Lulus Verifikasi Dewan Pers No.126/DP-Terverifikasi/K/X/2017

Berwisata ke Kawah Ijen di Tengah Pandemi
Oleh : Saibansah
Kamis | 18-11-2021 | 14:04 WIB
A-SAIBANSAH-KAWAH-IJEN.jpg Honda-Batam
Wartawan BATAMTODAY.COM, Saibansah Dardani di pintu masuk kawasan wisata Kawah Ijen Banyuwangi. (Foto: Ist)

APA yang terbayang saat akan berwisata ke Kawah Ijen? Blue fire! Betul. Tapi, di tengah pandemi ini, sepertinya Anda harus menyimpan impian memandang 'si api biru' yang fenomenal itu. Mengapa? Berikut catatan perjalanan wartawan BATAMTODAY.COM, Saibansah Dardani dari Kawah Ijen Banyuwangi.

Berbekal informasi dari rekan-rekan di Banyuwangi, bahwa untuk bisa menikmati indahnya Kawah Ijen, apalagi merekam api birunya, maka paling lambat pukul 12.00 WIB harus sudah memulai pendakian. Maka, Sabtu, 16 Oktober 2021 pukul 23.00 WIB saya meluncur dari New Surya Hotel Banyuwangi, tempat saya menginap, menggunakan minibus Elf.

Perjalanan meliuk liuk di tengah malam itu pun mengantarkan saya sampai pada satu ruas jalan yang kiri-kanannya ditumbuhi pohon jati. Jalannya menanjak. Ya, namanya juga menuju puncak Gunung Ijen, gunung berapi berketinggian 2.386 meter dari permukaan laut, yang terletak di perbatasan antara Kabupaten Banyuwangi dan Kabupaten Bondowoso, Jawa Timur.

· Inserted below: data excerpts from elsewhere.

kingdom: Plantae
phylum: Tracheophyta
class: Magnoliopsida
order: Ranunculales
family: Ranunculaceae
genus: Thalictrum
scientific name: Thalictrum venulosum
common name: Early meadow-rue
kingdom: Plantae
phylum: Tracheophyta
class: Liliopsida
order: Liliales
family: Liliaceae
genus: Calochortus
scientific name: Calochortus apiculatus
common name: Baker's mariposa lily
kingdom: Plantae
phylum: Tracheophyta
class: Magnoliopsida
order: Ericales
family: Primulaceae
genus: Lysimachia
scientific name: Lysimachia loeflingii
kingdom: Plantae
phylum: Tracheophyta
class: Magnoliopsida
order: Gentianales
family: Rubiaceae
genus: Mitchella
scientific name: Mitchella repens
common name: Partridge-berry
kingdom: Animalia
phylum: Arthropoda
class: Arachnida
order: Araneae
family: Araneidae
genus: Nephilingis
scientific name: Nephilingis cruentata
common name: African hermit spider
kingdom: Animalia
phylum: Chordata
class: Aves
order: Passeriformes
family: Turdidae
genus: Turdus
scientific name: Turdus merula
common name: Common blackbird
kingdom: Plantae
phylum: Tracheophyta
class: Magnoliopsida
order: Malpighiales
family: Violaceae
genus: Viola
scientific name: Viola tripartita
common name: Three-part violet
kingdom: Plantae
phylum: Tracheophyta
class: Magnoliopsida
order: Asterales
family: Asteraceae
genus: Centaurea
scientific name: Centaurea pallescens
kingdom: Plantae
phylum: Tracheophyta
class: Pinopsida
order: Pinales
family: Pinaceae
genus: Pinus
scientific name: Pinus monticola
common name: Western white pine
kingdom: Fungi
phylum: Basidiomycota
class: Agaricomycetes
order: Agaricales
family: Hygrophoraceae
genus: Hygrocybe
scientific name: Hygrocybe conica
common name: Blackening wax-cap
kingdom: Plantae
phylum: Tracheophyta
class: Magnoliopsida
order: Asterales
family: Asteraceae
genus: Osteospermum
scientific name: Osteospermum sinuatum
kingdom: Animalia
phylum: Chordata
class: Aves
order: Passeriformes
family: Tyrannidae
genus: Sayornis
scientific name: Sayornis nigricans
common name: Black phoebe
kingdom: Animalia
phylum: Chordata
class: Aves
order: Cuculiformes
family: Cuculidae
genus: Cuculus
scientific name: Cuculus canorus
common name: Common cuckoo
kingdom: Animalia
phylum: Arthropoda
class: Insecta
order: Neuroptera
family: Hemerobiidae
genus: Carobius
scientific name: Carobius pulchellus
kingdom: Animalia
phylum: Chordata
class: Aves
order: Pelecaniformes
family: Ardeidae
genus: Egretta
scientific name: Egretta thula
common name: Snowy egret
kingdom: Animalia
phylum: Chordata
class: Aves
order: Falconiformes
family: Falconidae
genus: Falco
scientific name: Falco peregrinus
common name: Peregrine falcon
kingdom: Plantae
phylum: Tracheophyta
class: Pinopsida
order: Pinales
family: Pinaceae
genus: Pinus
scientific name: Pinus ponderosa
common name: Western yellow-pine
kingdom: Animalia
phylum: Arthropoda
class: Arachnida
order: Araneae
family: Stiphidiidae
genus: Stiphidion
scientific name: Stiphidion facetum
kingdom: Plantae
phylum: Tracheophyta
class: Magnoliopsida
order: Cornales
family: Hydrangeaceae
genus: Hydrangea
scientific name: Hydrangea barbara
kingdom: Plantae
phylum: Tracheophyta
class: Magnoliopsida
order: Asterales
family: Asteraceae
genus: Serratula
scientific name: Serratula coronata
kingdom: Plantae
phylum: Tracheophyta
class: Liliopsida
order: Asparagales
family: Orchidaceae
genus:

Lalu, saya sampai pada satu ruas jalan memebelah bukit nan sempit. Kiri-kanannya batu, hanya bisa dilewati satu mobil. Sudah pasti akan 'stuck' jika berpapasan dengan mobil lain. Untunglah, malam itu mobil yang saya naiki tidak berpapasan dengan mobil lain. Lancar jaya. Alhamdulillah.

Driver yang mengantarkan saya, ternyata sudah menguasai medan menuju Gunung Ijen. Ia menghentikan mobil di rest area, seberang pintu masuk kawasan Kawah Ijen. Pas memasuki awal hari Minggu, 17 Oktober 2021.

Begitu buka pintu mobil, tiga orang laki-laki paruh baya pedagang asongan menawarkan sarung tangan, kupluk rajutan kain tebal, senter dan keperluan lain untuk bisa mendekati 'si api biru'.

"Berapa harganya ini, pak."

"Sarung tangan sama kupluk, tiga puluh ribu, pak."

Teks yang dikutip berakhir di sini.